Dans la mémoire
collective guadeloupéenne, la Jeanne d'Arc est un
personnage important de l'histoire. Elle incarne l"An tan
Sorin" ou "période du gouverneur Sorin". Arrivé
en Guadeloupe en 1940, sous le régime républicain, il dut
obéir à l'amiral Robert qui, basé en Martinique, lui dépêcha
la Jeanne d'Arc et l'amiral Rouyer.
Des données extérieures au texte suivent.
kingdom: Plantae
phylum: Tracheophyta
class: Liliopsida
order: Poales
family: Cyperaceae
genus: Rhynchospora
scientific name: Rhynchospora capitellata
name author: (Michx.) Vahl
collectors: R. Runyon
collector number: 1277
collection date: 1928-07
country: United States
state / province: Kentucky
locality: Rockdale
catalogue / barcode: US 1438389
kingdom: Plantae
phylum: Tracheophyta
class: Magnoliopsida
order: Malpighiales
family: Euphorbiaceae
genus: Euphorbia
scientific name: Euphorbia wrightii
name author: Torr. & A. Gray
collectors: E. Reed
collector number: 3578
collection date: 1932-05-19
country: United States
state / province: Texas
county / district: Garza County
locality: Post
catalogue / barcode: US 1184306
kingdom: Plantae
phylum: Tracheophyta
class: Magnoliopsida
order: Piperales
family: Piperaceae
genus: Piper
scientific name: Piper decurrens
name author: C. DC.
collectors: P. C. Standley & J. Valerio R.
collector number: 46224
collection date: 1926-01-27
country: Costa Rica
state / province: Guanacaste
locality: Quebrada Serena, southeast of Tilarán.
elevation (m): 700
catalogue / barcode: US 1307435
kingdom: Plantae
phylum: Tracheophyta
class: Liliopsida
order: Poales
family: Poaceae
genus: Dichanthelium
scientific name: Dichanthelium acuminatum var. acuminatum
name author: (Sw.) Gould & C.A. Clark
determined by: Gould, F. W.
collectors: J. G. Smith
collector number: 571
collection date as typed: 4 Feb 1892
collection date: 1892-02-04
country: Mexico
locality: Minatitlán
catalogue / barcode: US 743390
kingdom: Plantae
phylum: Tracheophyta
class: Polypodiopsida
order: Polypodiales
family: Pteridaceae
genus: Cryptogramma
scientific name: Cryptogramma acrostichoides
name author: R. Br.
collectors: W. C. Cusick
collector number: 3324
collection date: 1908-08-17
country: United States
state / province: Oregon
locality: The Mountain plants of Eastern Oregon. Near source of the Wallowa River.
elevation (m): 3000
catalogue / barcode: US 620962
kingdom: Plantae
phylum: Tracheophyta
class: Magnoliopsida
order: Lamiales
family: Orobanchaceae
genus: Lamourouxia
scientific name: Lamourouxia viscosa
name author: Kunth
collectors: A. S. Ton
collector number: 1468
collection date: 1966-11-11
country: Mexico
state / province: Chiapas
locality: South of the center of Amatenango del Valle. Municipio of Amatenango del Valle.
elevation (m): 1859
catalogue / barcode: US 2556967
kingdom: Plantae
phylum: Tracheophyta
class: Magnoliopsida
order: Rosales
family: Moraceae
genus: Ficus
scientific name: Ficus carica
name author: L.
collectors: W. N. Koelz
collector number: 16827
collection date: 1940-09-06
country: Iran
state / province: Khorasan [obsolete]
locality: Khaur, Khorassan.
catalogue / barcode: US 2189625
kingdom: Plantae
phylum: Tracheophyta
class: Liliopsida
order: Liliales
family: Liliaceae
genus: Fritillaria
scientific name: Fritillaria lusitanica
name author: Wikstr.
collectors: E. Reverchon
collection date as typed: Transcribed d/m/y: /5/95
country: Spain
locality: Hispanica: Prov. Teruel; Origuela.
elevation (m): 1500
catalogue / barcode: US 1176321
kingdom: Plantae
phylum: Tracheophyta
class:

La tension fut
toujours très vive entre Sorin et l'autoritaire Rouyer. Responsable
des services d'information, ce marin utilisa la Jeanne d'Arc
comme quartier général et comme instrument de répression.
C'est ce qu'incarne encore ce navire aujourd'hui dans les
mémoires. On raconte que, dans les années cinquante, un marin
de la Jeanne, qui n'avait pas connu la guerre, fut pris
à partie dans Pointe-à-Pitre : il avait négligé de retirer
son couvre-chef portant le nom du vaisseau...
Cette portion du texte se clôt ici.